# BBB.net Pre-Season Top 10



## BrYaNBaIlEy06 (Jul 15, 2003)

** I need someone to calculate the results. If someone is willing to do this.. just say. And, once someone has said they will do it. Let the fun begin!


Everyone put in your Pre-Season top 10 teams...


1. 
2. 
3. 
4. 
5. 
6. 
7. 
8. 
9. 
10. 


We can do the top 25 later.. 10 for now.


----------



## Brian34Cook (Mar 26, 2003)

1. Georgia Tech
2. Duke
3. Kansas
4. Connecticut
5. Illinois
6. Wake Forest
7. Mississippi State 
8. Wisconsin
9. Texas
10. Michigan State


----------



## TruCrimson (Apr 21, 2003)

1.North Carolina
2.Kansas
3.Mich St
4.Wake Forrest
5.Kentucky
6.Duke
7.Texas
8.Georgia Tech
9.Illinios
10.Pitt


----------



## VincentVega (Oct 12, 2003)

1. Georgia Tech
2. Kansas
3. Wake Forest
4. North Carolina
5. Kentucky
6. Michigan State
7. Texas
8. Illinois
9. Duke
10. Connecticut


----------



## Marcus13 (Jul 17, 2002)

Kansas
Georgia Tech
Wake Forest
North Carolina
Connecticut
Kentucky
Duke
Michigan State
Texas
Illinois


----------



## BrYaNBaIlEy06 (Jul 15, 2003)

1. Kansas
2. North Carolina
3. Kentucky
4. Georgia Tech
5. Wake Forest
6. Mississippi State
7. U Conn
8. Illinois
9. Pittsburgh
10. Alabama


----------



## UKfan4Life (Mar 5, 2003)

> Originally posted by <b>BrYaNBaIlEy06</b>!
> 1. Kansas
> 2. North Carolina
> 3. Kentucky
> ...


Thanks Bryan, but Kentucky can't be number 3 AND number 5. :grinning:


----------



## BrYaNBaIlEy06 (Jul 15, 2003)

### PROBLEM 1
Which lines of the records contain the string "pose"? Return each one; case counts.

### COLLECTED MATERIAL
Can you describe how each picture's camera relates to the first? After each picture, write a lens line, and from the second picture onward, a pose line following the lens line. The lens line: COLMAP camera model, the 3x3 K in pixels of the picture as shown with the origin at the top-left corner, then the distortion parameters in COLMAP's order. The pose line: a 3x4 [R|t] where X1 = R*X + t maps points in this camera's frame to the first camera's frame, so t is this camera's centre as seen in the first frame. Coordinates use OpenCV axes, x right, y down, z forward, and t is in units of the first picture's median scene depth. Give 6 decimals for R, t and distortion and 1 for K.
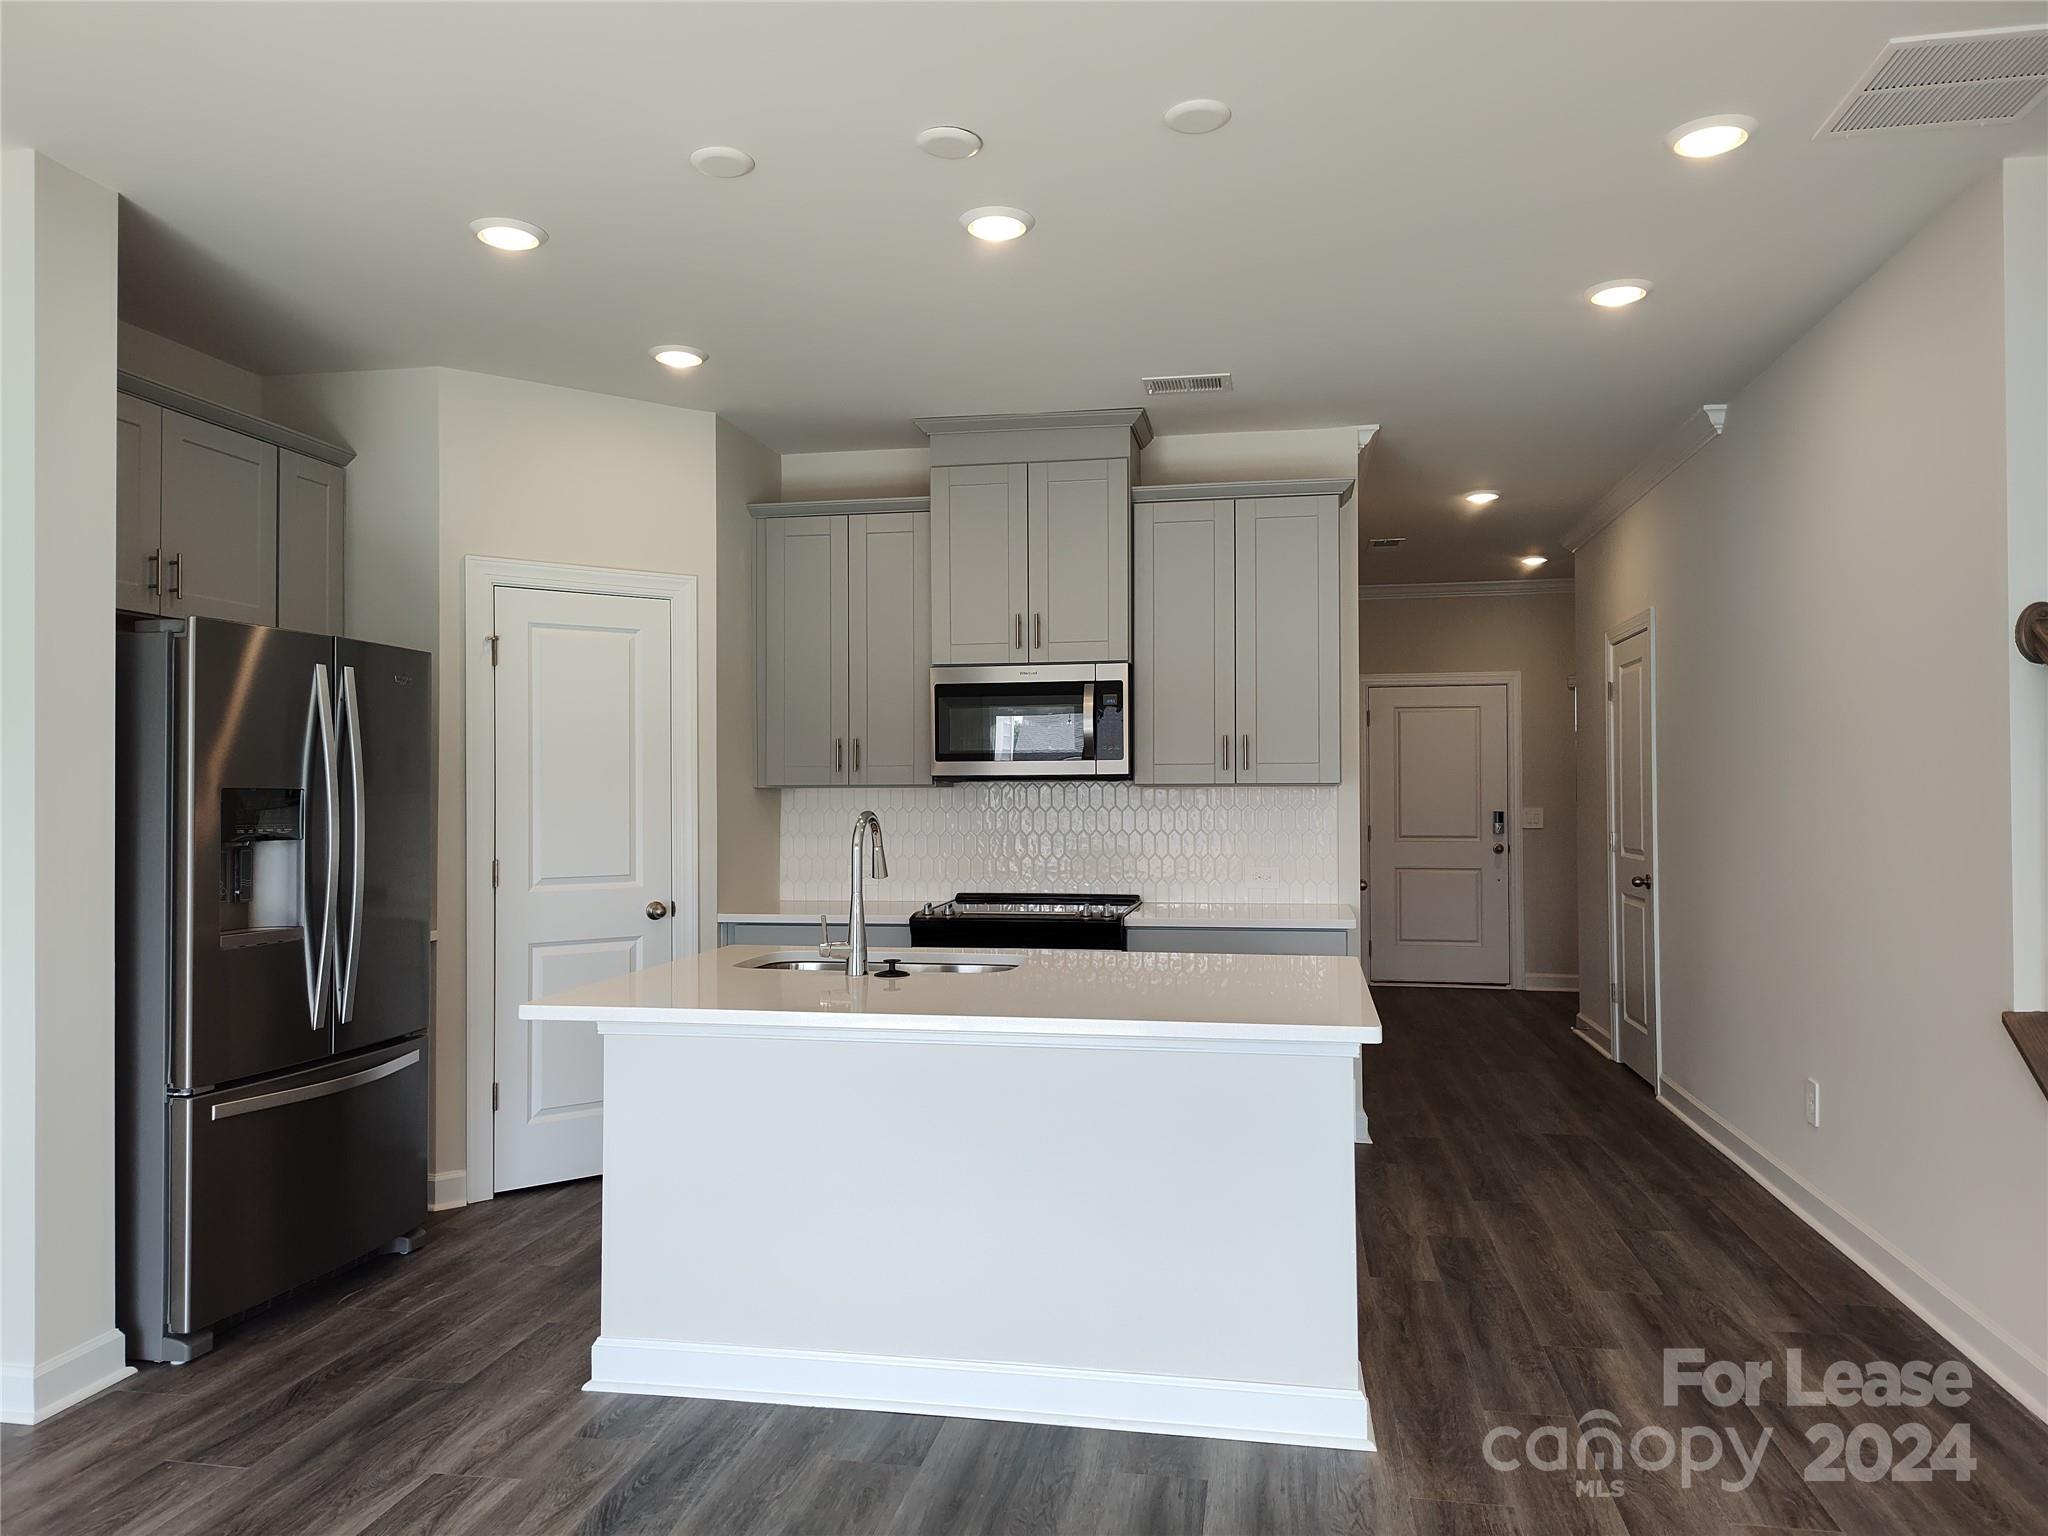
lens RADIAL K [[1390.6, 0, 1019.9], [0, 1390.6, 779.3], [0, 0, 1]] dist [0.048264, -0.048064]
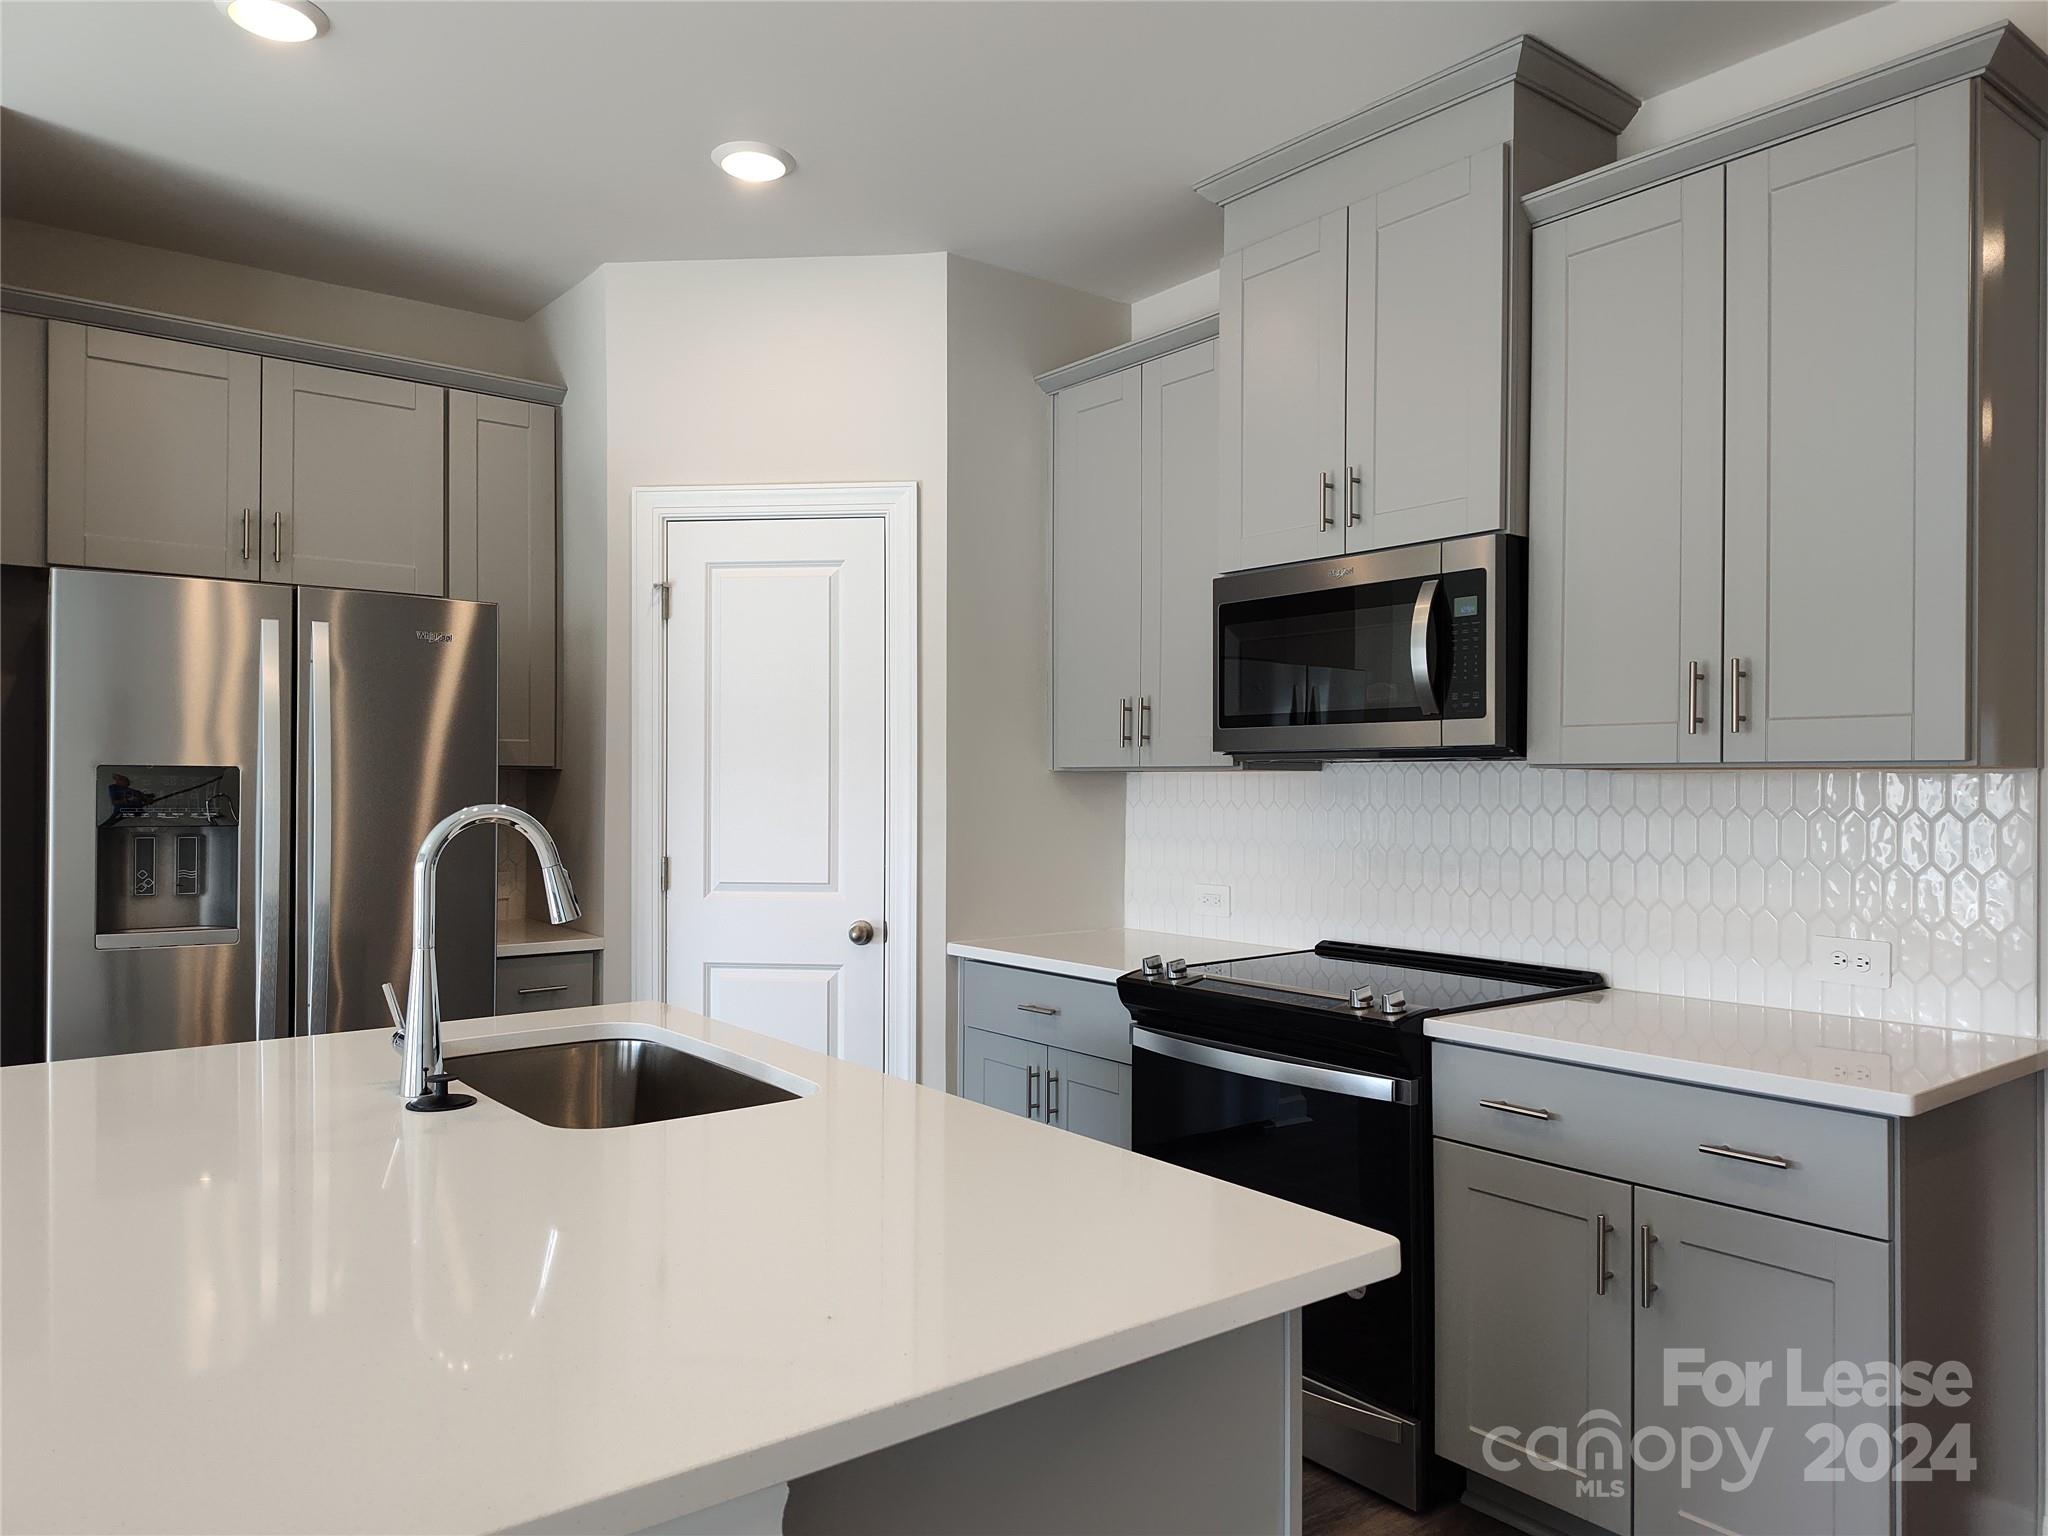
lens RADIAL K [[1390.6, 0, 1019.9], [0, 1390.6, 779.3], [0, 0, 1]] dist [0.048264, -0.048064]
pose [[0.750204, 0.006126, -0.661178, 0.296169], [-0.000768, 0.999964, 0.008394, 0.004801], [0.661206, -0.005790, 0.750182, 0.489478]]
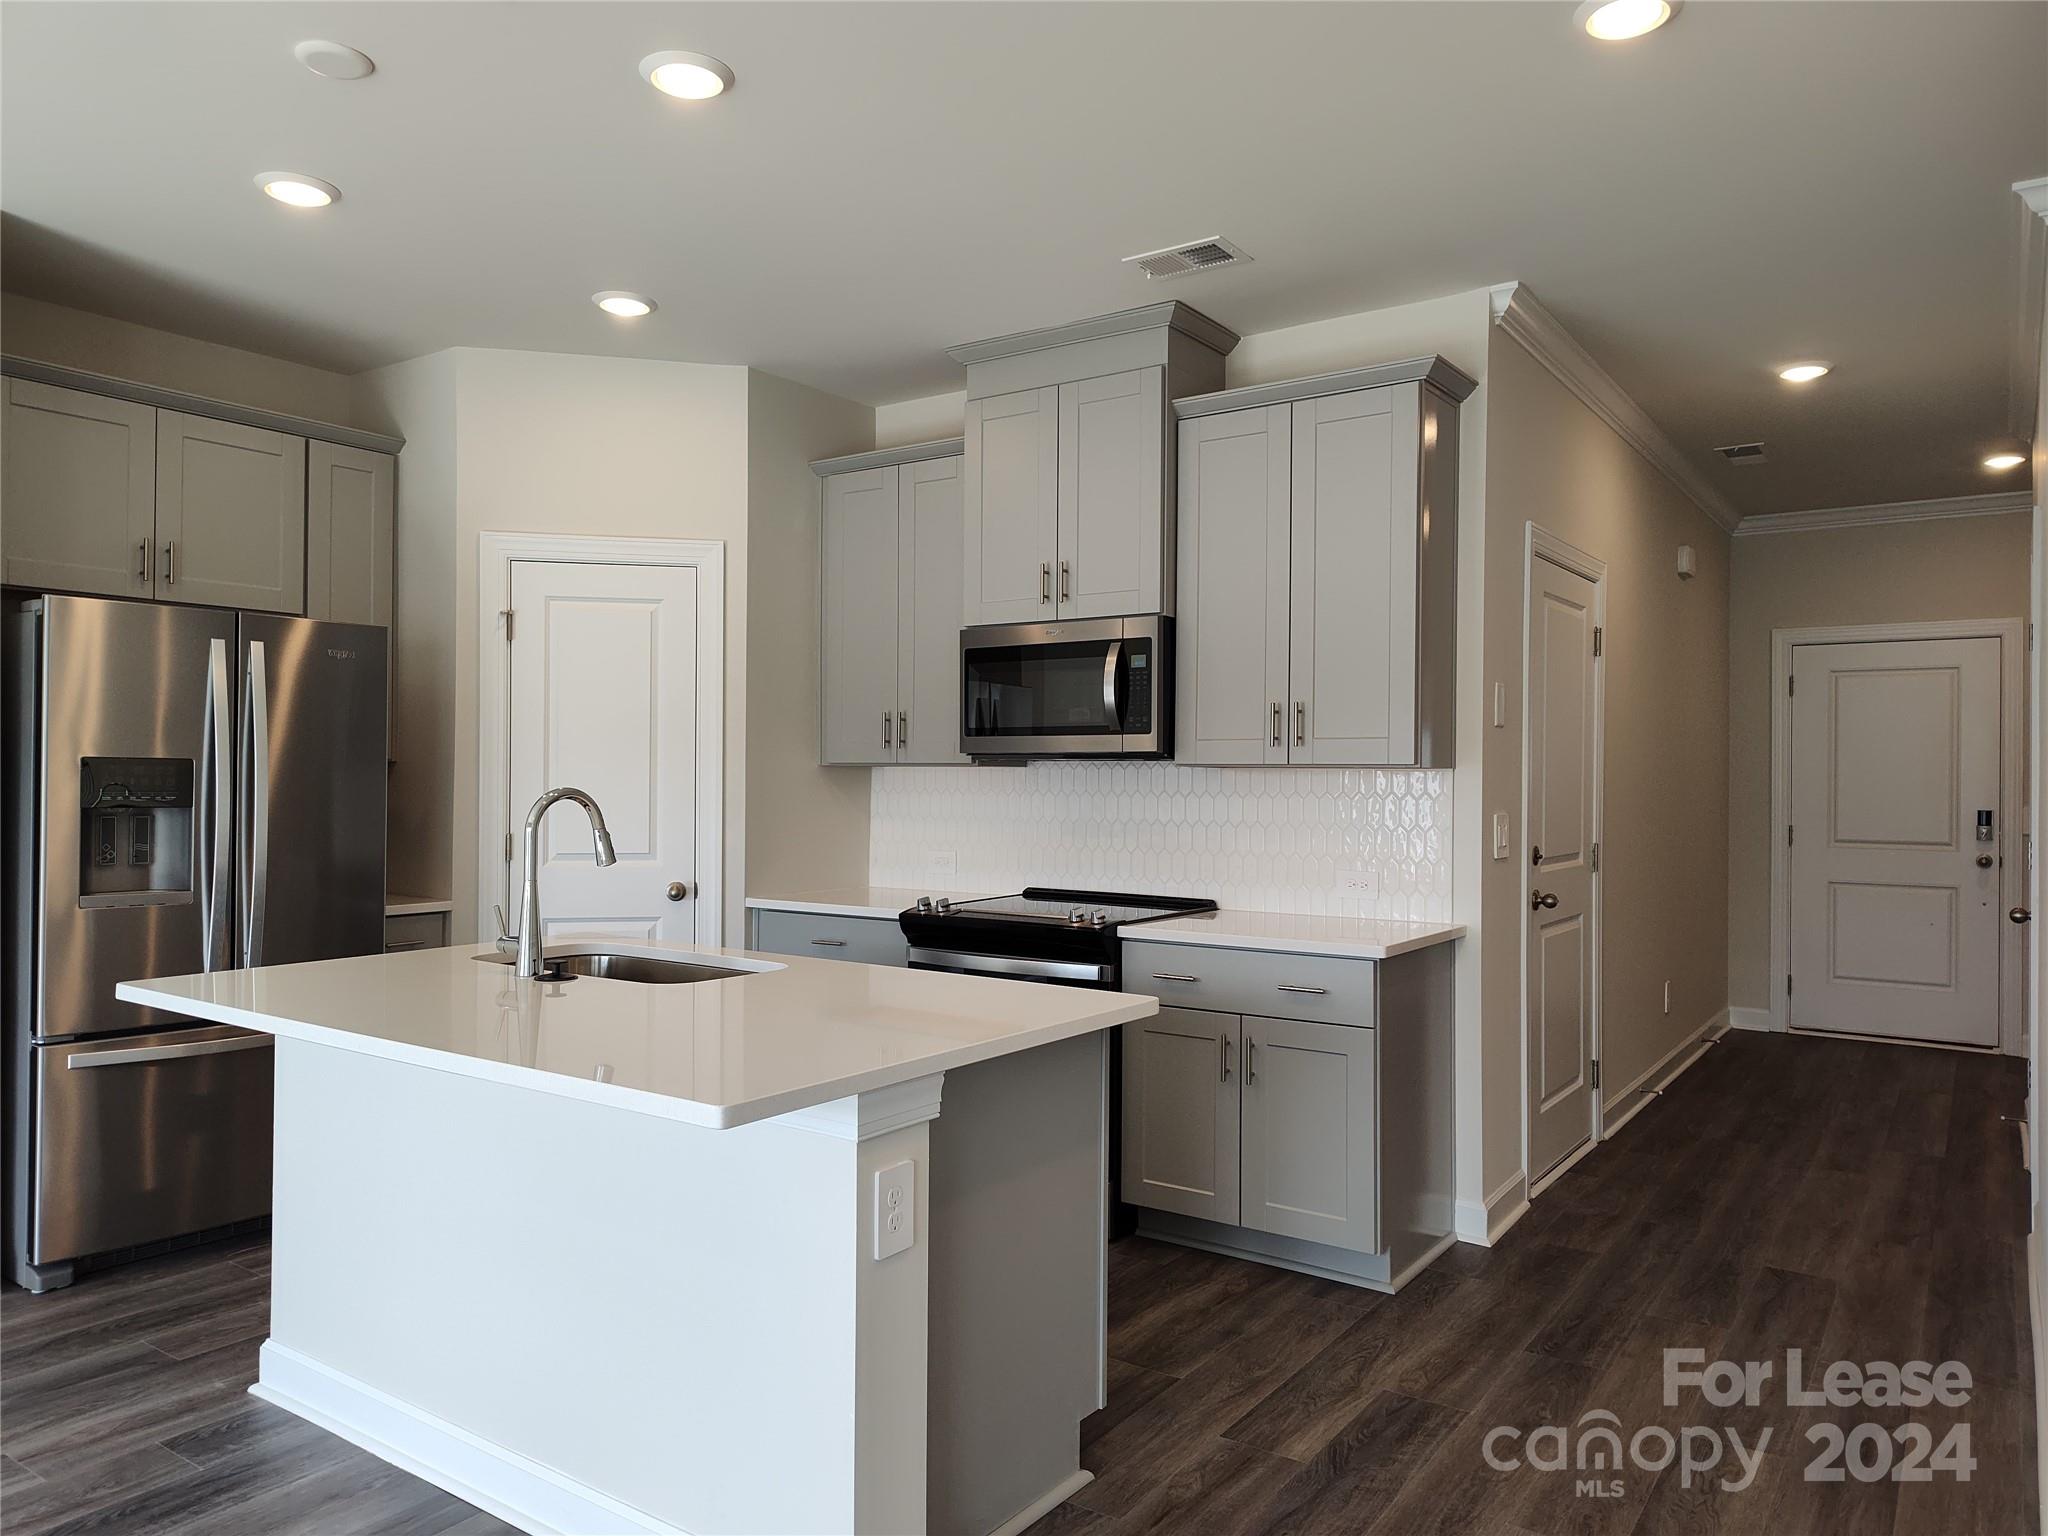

### PROBLEM 2
Answer these questions from the pre-season top 10 thread:
(a) How many teams does the opening post ask everyone to list for now?
(b) Which team did Brian34Cook rank first?
(c) Which team did TruCrimson place at number 10?

### EXPECTED OUTPUT 1
Can you describe how each picture's camera relates to the first? After each picture, write a lens line, and from the second picture onward, a pose line following the lens line. The lens line: COLMAP camera model, the 3x3 K in pixels of the picture as shown with the origin at the top-left corner, then the distortion parameters in COLMAP's order. The pose line: a 3x4 [R|t] where X1 = R*X + t maps points in this camera's frame to the first camera's frame, so t is this camera's centre as seen in the first frame. Coordinates use OpenCV axes, x right, y down, z forward, and t is in units of the first picture's median scene depth. Give 6 decimals for R, t and distortion and 1 for K.
pose [[0.750204, 0.006126, -0.661178, 0.296169], [-0.000768, 0.999964, 0.008394, 0.004801], [0.661206, -0.005790, 0.750182, 0.489478]]

### EXPECTED OUTPUT 2
(a) 10
(b) Georgia Tech
(c) Pitt